On the heels of RUGA and NLTP came the Water Resources Bill in the 9th National Assembly ostensibly to provide a “Regulatory Framework for the Water Resources Sector in Nigeria; Provide for the Equitable and Sustainable Redevelopment, Management; Use and Conservation of Nigeria’s Surface Water and Ground Water Resources and for Related Matter.”

The Bill also read in part that “The right to the use, management and control of all surface water and ground water affecting more than one state pursuant to Item 64 of the Exclusive Legislative list in Part one of the Second Schedule to the Constitution of the Federal Republic of Nigeria, 1999 as amended, and as set out in the First Schedule to this Act, together with the beds and banks, is vested in the Government of the Federation to be exercised in accordance with the provisions of this Act.”  The discontent was such that a wary public stood up to resist. For example, Section 2(1) of the Bill states that “All surface water and groundwater, wherever it occurs, is a resource common to all people.’’
 
The Presidential livestock reforms Implementation Committee set up by your administration has recommended the adoption of both ranching and open grazing, at least in the short term, to halt the recurring clashes between farmers and pastoralists across the country. This cautious statement does blur the discontent.
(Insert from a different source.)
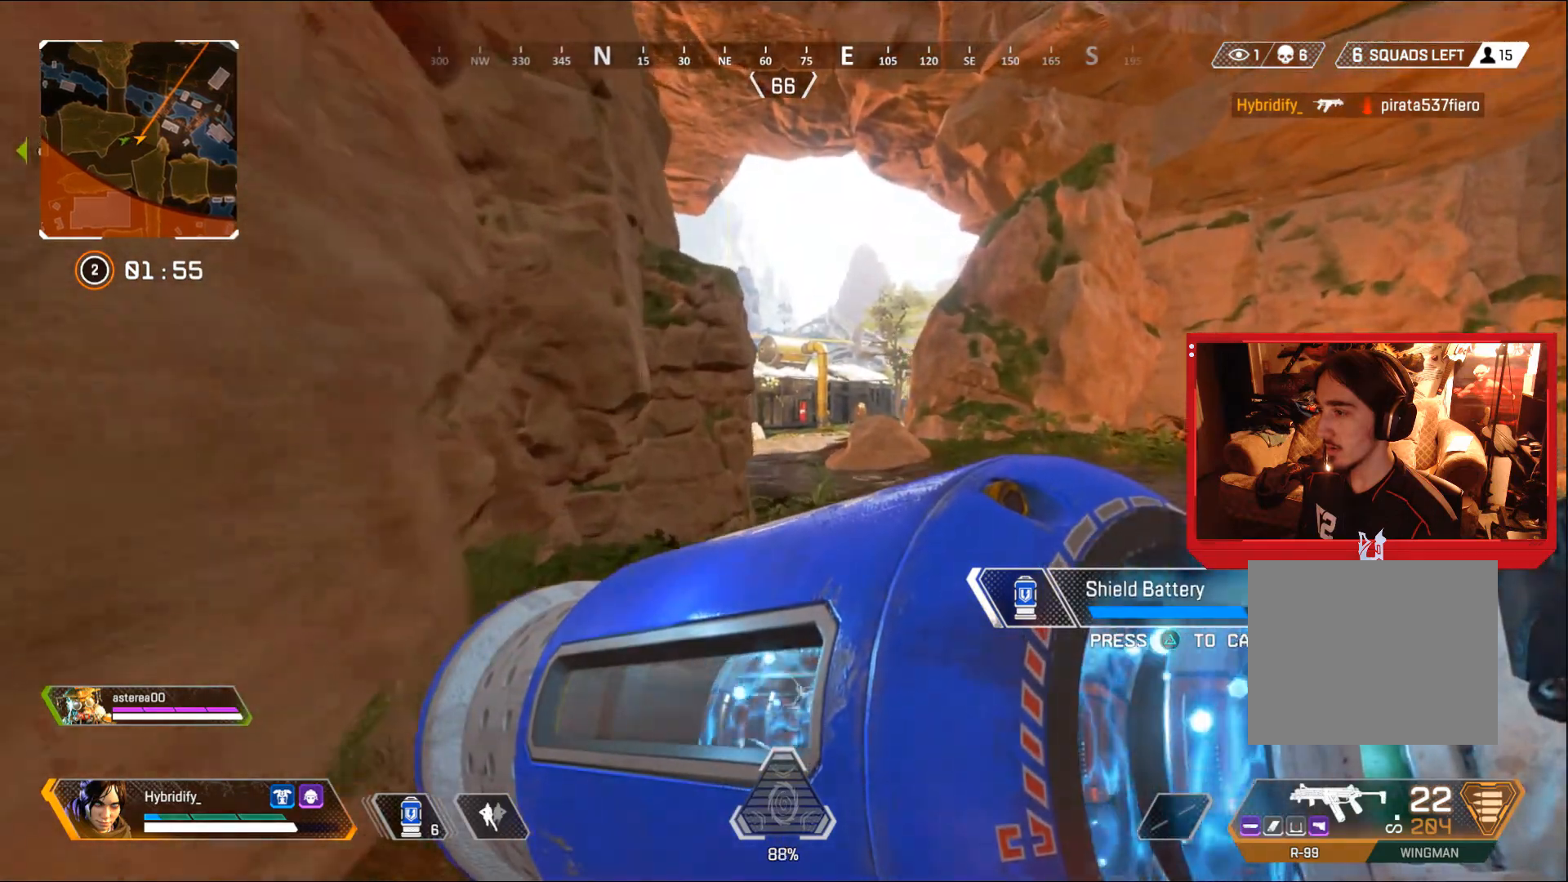
{"dt_ms": 501, "buttons": [], "left_stick": "up-right", "right_stick": "left", "events": [[50, "right_stick", "up"], [184, "left_stick", "up-right"], [200, "right_stick", "up-left"], [334, "right_stick", "left"]]}
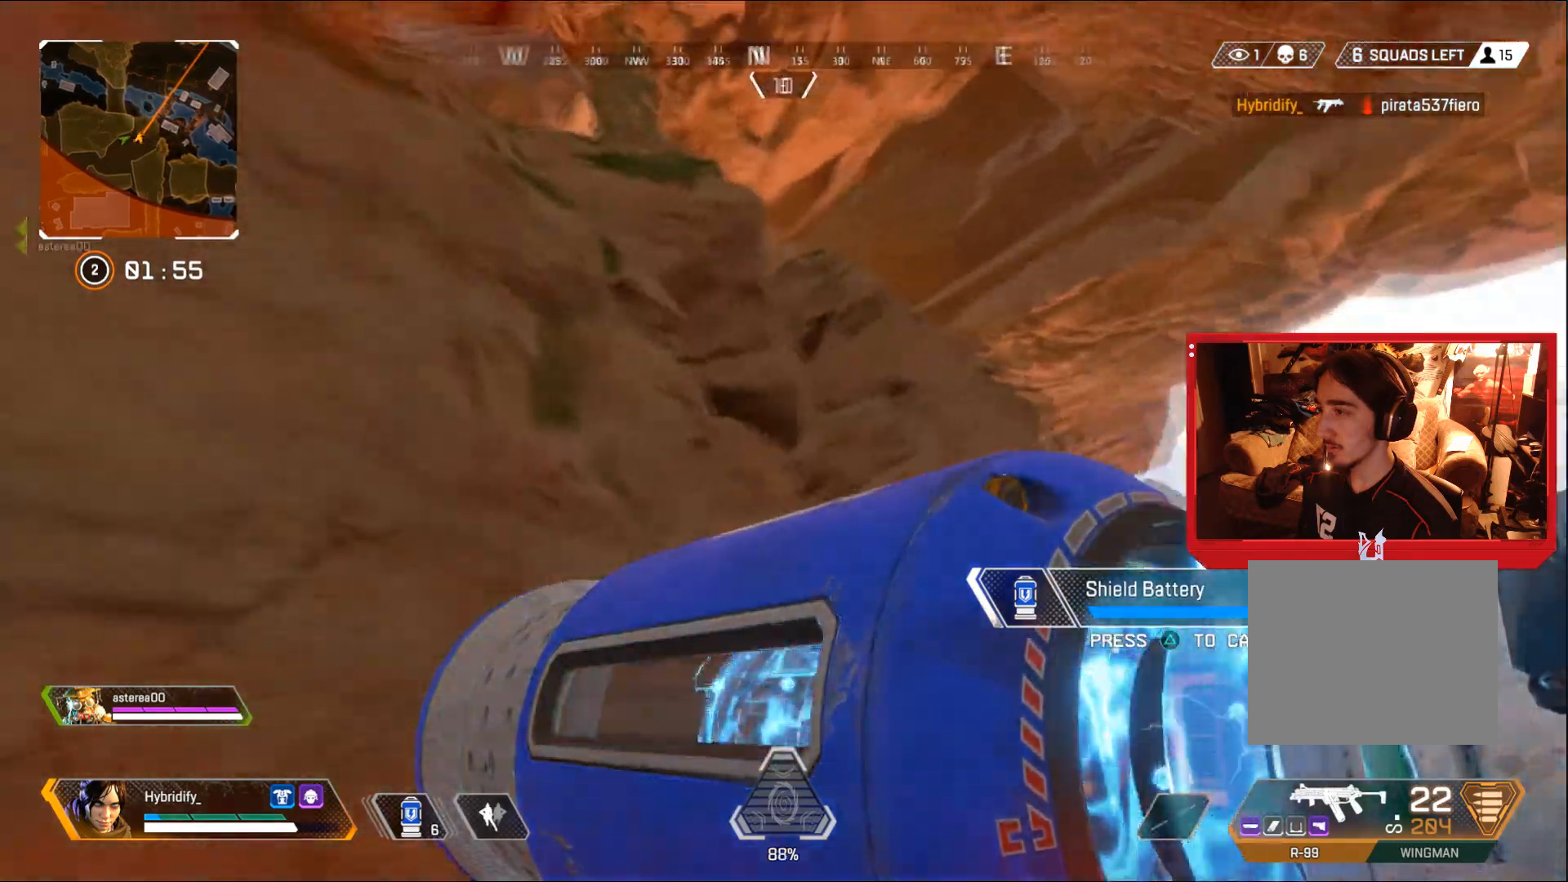
{"dt_ms": 500, "buttons": [], "left_stick": "up-right", "right_stick": "down-right", "events": [[133, "right_stick", "down"], [283, "right_stick", "down-right"]]}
Simultaneously, your administration has announced the so-called Pulaaku Initiative, “a largescale resettlement programme to address the causes of clashes between farmers and herders in various flashpoints nationwide” in seven states that include Sokoto, Kebbi, Benue, Katsina, Zamfara, Niger, and Kaduna states.

According to the programme, Houses, Schools, Hospitals, and other basic amenities will be provided for the Fulani herdsmen. Pulaaku also called the “Fulani code of conduct,” is a holistic Fulani value system that is both ethical and cultural. It is a continuation of RUGA policy by other means. As some analysts have noted, it is nothing other than a recipe for disaster.

The Nigerian Fulani belong to some states of the country; let those subnational governments address the problem of IPDs and nomadism with the assistance of the central government. The creation of enclaves in states where the rehabilitees do not belong should be out of the question. To do so is swamping and aiding the take-over of the country by the Fulani.
Akhaine is a Professor of Political Science at the Lagos State University. This column will go on recess for a month.